Cars. Two cars, driving fast. Not as fast as we were, but then, not many people would even think of trying it, especially in the rain. Cherise nodded and concentrated on holding the Mustang on the wet road as it snaked and turned. In the backwash of the headlights, I could see the flapping green shadows of thick foliage and nodding, wind-whippe
d trees.
Jeez, I hoped there weren’t any ’gators on the road.
We took a turn too fast but Cherise held it, in defiance of the laws of physics and gravity, and powered out to put us just about five car lengths behind the other two drivers. They were side by side, matching speeds—or, at least, the big black SUV was matching speeds and trying like hell to drive the smaller Jeep off the road. Every time it tried, it hit some kind of cushion and was shoved back.
No grinding of metal.
“Lewis,” I said. Lewis was in the Jeep. I couldn’t see or feel him, but he was the only one I could think of to be able to pull off that kind of thing while on the move and driving. Driving pretty damn well, too. He wasn’t Cherise, but he was staying on the road, even at seventy miles per hour.
“What now?” Cherise asked. I didn’t know. The SUV gleamed in our headlights like a wet black bug, nearly twice as large as the Jeep it was threatening. There were Wardens in there. Even if I’d wanted to, I couldn’t just go into a straight-up fight—lives at risk, and maybe they were innocent lives, at that.
Not to mention that the chaos swirling around us hardly needed another push.
I was coming to the conclusion that there wasn’t a hell of a lot I could do until the two cars ahead of us resolved their dispute, one way or another, when I felt a surge of power and suddenly there was a presence in the backseat, moving at the corner of my eye, and two hands came down on my shoulders from behind and clamped down hard, holding me in place.

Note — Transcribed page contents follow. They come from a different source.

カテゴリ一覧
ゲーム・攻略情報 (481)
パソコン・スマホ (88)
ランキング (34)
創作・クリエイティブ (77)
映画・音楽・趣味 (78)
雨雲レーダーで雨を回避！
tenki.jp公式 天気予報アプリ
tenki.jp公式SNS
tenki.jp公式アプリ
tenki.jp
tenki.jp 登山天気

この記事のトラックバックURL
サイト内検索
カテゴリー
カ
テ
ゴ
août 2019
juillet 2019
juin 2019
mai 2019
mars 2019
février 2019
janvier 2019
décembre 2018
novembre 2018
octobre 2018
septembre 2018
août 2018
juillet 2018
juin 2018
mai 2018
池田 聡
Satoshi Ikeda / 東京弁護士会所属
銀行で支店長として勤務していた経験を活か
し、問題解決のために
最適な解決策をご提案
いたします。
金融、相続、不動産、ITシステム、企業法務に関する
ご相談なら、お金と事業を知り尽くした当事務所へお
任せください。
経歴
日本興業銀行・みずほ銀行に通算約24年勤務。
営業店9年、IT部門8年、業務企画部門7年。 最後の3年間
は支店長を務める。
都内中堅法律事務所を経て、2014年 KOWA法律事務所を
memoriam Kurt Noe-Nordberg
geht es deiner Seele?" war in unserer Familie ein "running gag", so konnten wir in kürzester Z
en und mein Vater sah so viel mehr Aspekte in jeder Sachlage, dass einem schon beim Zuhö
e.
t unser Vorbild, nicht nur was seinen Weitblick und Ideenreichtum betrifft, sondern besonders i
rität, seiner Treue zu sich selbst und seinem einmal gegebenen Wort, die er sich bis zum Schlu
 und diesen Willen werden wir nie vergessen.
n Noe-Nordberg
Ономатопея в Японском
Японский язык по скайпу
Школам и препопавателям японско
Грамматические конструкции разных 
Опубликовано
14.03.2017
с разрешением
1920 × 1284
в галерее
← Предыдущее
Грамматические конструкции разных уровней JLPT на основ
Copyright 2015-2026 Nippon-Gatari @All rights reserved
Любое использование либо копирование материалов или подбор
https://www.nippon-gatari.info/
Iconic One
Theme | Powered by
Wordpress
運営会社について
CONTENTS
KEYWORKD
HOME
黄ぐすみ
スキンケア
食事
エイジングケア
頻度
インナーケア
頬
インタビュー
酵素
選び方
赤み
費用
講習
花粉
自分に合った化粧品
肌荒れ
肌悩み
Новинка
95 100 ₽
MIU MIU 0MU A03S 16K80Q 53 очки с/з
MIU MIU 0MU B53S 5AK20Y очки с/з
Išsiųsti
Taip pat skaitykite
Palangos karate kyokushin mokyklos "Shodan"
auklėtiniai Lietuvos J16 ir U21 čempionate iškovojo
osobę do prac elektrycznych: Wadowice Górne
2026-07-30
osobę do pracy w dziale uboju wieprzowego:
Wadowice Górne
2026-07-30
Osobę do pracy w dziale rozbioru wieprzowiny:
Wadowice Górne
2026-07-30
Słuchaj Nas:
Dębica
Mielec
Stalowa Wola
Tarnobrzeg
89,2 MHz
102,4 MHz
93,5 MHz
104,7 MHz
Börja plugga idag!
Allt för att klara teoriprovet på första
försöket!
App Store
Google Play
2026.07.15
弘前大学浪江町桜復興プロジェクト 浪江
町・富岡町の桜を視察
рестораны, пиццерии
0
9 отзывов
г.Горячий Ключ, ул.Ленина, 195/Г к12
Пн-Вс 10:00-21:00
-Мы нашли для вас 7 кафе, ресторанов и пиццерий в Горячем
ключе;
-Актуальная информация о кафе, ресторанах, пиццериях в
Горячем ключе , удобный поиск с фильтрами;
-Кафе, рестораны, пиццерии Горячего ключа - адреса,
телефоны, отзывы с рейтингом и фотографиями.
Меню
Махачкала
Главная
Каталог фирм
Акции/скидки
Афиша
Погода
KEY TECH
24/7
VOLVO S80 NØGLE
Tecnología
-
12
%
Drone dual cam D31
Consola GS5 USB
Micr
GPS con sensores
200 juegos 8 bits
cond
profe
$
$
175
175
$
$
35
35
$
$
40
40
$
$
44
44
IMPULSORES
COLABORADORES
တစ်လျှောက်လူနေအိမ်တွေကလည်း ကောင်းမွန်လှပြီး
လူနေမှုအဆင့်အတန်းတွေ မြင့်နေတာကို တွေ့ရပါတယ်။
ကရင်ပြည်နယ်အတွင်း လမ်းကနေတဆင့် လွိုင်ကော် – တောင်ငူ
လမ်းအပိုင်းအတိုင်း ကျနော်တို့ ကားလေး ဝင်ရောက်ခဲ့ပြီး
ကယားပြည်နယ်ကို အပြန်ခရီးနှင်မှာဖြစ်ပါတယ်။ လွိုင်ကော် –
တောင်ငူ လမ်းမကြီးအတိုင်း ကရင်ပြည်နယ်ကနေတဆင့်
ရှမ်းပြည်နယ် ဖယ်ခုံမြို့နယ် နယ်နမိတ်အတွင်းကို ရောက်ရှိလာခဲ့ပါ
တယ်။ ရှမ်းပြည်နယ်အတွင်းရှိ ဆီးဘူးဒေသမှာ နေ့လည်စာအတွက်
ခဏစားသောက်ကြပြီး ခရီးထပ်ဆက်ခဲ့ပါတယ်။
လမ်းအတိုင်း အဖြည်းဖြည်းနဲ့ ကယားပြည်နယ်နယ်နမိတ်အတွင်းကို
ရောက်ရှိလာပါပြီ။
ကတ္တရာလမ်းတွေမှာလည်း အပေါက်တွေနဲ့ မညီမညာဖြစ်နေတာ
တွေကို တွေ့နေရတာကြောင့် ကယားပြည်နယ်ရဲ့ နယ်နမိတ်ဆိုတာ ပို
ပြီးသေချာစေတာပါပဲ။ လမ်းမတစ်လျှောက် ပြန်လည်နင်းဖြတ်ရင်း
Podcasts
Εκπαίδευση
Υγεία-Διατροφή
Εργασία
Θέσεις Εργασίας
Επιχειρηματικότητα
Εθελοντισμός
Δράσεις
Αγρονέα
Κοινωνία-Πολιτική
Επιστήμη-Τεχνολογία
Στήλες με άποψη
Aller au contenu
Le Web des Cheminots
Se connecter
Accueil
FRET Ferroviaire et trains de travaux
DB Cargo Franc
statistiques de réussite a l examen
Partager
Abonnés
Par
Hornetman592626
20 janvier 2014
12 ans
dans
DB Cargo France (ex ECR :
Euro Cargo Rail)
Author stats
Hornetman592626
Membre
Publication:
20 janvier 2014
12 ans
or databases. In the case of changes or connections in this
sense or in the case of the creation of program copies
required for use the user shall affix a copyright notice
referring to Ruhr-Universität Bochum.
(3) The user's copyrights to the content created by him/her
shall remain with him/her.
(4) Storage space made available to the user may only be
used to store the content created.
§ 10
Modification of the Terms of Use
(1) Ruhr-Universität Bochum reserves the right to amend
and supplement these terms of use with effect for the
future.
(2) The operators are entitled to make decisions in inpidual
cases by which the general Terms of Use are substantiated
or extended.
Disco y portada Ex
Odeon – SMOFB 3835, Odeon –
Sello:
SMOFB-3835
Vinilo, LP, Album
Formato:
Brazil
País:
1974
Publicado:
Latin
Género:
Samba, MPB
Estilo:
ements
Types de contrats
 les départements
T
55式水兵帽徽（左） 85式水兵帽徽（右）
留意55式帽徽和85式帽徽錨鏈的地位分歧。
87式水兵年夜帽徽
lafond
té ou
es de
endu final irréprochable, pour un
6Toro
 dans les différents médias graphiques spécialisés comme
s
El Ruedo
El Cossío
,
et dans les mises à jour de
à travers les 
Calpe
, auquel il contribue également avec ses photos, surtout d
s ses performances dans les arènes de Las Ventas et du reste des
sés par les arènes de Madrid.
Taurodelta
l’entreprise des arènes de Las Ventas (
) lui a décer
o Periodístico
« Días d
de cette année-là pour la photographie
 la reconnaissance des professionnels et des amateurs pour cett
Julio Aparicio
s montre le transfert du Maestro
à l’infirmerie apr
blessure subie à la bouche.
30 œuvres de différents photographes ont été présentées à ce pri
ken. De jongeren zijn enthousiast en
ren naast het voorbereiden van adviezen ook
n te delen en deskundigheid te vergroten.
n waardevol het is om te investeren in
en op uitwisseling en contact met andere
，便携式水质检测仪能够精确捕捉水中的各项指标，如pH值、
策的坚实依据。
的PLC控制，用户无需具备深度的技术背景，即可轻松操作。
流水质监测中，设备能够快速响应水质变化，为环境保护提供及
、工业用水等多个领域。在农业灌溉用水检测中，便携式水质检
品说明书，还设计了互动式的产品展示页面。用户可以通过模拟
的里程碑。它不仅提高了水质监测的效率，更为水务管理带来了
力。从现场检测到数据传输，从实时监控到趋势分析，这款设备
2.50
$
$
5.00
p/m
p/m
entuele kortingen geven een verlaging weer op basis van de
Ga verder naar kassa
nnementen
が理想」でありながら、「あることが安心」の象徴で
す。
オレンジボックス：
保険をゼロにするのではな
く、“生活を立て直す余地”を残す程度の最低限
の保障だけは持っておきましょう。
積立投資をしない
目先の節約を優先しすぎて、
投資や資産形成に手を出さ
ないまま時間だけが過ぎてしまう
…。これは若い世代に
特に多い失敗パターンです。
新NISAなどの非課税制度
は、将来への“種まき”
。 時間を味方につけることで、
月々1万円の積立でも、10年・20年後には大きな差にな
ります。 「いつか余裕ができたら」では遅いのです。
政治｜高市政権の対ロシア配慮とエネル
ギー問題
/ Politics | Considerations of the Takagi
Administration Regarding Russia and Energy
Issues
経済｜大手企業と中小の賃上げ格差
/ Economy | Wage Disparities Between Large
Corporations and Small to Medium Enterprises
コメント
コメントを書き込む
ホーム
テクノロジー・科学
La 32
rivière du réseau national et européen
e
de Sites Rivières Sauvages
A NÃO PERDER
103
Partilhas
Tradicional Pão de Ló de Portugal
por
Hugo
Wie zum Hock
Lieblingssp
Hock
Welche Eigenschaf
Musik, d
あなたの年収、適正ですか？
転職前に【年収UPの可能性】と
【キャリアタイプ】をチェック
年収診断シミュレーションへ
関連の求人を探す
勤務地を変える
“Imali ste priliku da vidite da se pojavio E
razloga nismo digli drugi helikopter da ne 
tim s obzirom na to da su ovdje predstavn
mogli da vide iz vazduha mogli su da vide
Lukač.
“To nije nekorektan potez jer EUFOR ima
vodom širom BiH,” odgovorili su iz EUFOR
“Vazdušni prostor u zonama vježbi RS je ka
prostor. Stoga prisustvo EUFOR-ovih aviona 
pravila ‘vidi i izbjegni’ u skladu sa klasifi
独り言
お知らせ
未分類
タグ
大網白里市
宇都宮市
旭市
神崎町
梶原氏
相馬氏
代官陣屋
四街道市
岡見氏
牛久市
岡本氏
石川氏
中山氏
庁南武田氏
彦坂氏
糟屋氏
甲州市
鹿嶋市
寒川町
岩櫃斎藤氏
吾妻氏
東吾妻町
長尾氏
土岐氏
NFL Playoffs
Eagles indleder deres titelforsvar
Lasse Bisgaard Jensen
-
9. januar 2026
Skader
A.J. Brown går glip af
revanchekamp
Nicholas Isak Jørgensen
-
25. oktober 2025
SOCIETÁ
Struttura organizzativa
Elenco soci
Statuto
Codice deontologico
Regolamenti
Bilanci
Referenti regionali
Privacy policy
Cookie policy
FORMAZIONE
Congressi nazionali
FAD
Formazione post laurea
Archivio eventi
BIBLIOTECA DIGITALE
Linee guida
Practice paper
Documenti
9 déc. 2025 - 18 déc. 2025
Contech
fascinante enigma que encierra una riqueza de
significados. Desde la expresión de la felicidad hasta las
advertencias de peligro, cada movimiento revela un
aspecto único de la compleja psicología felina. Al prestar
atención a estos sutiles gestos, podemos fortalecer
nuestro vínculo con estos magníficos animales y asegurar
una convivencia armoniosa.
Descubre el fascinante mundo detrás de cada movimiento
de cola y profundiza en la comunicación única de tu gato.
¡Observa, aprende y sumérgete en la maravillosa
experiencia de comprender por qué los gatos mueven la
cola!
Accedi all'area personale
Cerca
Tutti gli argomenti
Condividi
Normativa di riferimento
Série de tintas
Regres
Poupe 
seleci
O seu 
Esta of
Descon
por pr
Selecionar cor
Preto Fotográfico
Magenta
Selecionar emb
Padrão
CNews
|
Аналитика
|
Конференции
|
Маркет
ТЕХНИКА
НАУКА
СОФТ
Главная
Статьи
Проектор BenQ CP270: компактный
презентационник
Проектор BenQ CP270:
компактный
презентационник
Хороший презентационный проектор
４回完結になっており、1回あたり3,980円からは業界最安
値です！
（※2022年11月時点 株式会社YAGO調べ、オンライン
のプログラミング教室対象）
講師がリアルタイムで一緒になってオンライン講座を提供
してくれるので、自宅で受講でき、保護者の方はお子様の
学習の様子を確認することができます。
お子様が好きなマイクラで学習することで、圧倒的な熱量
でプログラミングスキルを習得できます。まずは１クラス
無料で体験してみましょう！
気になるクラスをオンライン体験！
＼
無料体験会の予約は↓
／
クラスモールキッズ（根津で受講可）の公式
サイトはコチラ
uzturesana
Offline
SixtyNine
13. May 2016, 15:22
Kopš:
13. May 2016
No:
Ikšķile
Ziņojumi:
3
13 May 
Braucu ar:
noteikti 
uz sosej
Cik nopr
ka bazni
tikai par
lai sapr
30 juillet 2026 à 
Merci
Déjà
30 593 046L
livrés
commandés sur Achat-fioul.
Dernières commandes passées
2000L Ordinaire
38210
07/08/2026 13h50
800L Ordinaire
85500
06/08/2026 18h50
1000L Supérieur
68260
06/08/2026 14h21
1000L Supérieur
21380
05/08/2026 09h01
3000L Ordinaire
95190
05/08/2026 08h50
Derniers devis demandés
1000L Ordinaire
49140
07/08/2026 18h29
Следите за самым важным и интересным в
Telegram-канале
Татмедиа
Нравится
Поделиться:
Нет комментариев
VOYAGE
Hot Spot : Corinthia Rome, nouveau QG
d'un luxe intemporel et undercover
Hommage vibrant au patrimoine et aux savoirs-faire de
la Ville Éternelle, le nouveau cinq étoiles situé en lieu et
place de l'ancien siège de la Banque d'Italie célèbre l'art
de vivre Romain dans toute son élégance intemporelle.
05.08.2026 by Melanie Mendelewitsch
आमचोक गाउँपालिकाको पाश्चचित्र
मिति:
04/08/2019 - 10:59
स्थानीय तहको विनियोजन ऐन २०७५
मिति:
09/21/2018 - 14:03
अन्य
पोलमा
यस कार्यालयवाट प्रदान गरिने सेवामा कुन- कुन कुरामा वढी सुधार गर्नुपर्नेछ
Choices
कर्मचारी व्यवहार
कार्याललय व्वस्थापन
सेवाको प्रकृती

Diamond-sharp talons dressed up as sparkling neon fingernails pricked me in warning.
“Hold on!” Rahel yelled, and it all happened really, really fast.
The Jeep’s flare of brakes.
A blur of green. I couldn’t even see what it was, but it came out of the underbrush on the left-hand side; suddenly the SUV was lifting, soaring up engine-first into the air as if it had been shot out of a cannon, corkscrewing—
“Shit!” Cherise yelped, and hit the gas hard. The Mustang screamed on wet pavement and whipped around the Jeep. I felt the shadow pass over us and looked up to see the shiny black roof of the SUV tumble lazily across the sky, close enough to reach up and touch, and then the back bumper hit the road behind us with a world-shaking crunch.